Australia Australian Politics

Old Practices Still See the Light of Day: Business still play ‘swap ‘n’ go’

It was a well known practice in 1980-90’s Western Australia, under conservative governments, that business would put itself into receivership weeks prior to many of their workers coming into their long service leave. This practice was performed so often, that the workers of the abattoir I refer too knew that they had to show up at the same work place they were fired from the day prior, very early in the morning, to be re-hired by the same company now operating under a different name.

Whilst their previous company name is in receivership, they continued operations as usual, without all the pesky workers rights to their accumulated holidays, sick days and long service to deal with, or pay.

Another instance of screwing over the people, the workers, occurred also in Western Australia (these are things that I personally know about). There was a Pine plantation deal.

25 years prior workers were approached to buy shares in a Pine Plantation. It would take 25 years for the Pines to be harvested, 25 years before the workers would see a return for their weekly payments (over 25 years), it was seen by the worker as an investment into their retirement. As always though, it’s very rare for such a deal to be paid out. Three weeks before the Pines were due to be harvested the workers were contacted and informed that the company they had been paying for 25 years had gone into receivership.

I attended the meetings listening to business waffle on about nothing in particular, skirted around questions by those who had invested in the venture.

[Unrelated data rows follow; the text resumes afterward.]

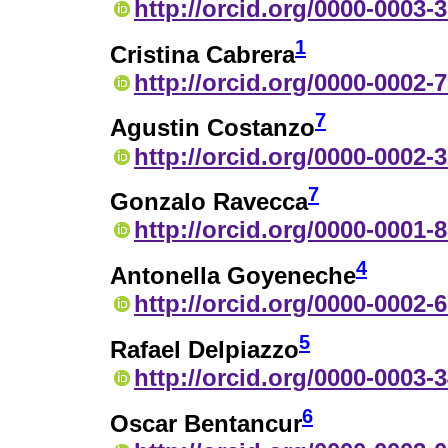
http://orcid.org/0000-0003-
1
Cristina Cabrera
http://orcid.org/0000-0002-
7
Agustin Costanzo
http://orcid.org/0000-0002-
7
Gonzalo Ravecca
http://orcid.org/0000-0001-
4
Antonella Goyeneche
http://orcid.org/0000-0002-
5
Rafael Delpiazzo
http://orcid.org/0000-0003-
6
Oscar Bentancur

I had read up on what had actually occurred before attending on behalf of a working family and I knew that the company had played the old game of ‘swap ‘n’ go’. When prompted about the company ‘now operating under a different business name’, the people were informed ‘but your investment is not with the current business, the company you invested with are in receivership.’

I found myself after each meeting explaining to many of those who had attended what had actually been said and sadly I had to inform many that they were not going to see any return on their investment.

And here we go again… Supermarket recycling business liquidated to escape $800,000 worker death fine.

Steve Bower died at work in 2014.
Steve Bower died at work in 2014.

It seems that these old, well honed practices are still a vital fall back for grubby business owners under conservative governances.

For those of you who have never heard of this practice, I am sorry to be the one to tell you that it happens all the time. It shouldn’t, but it does.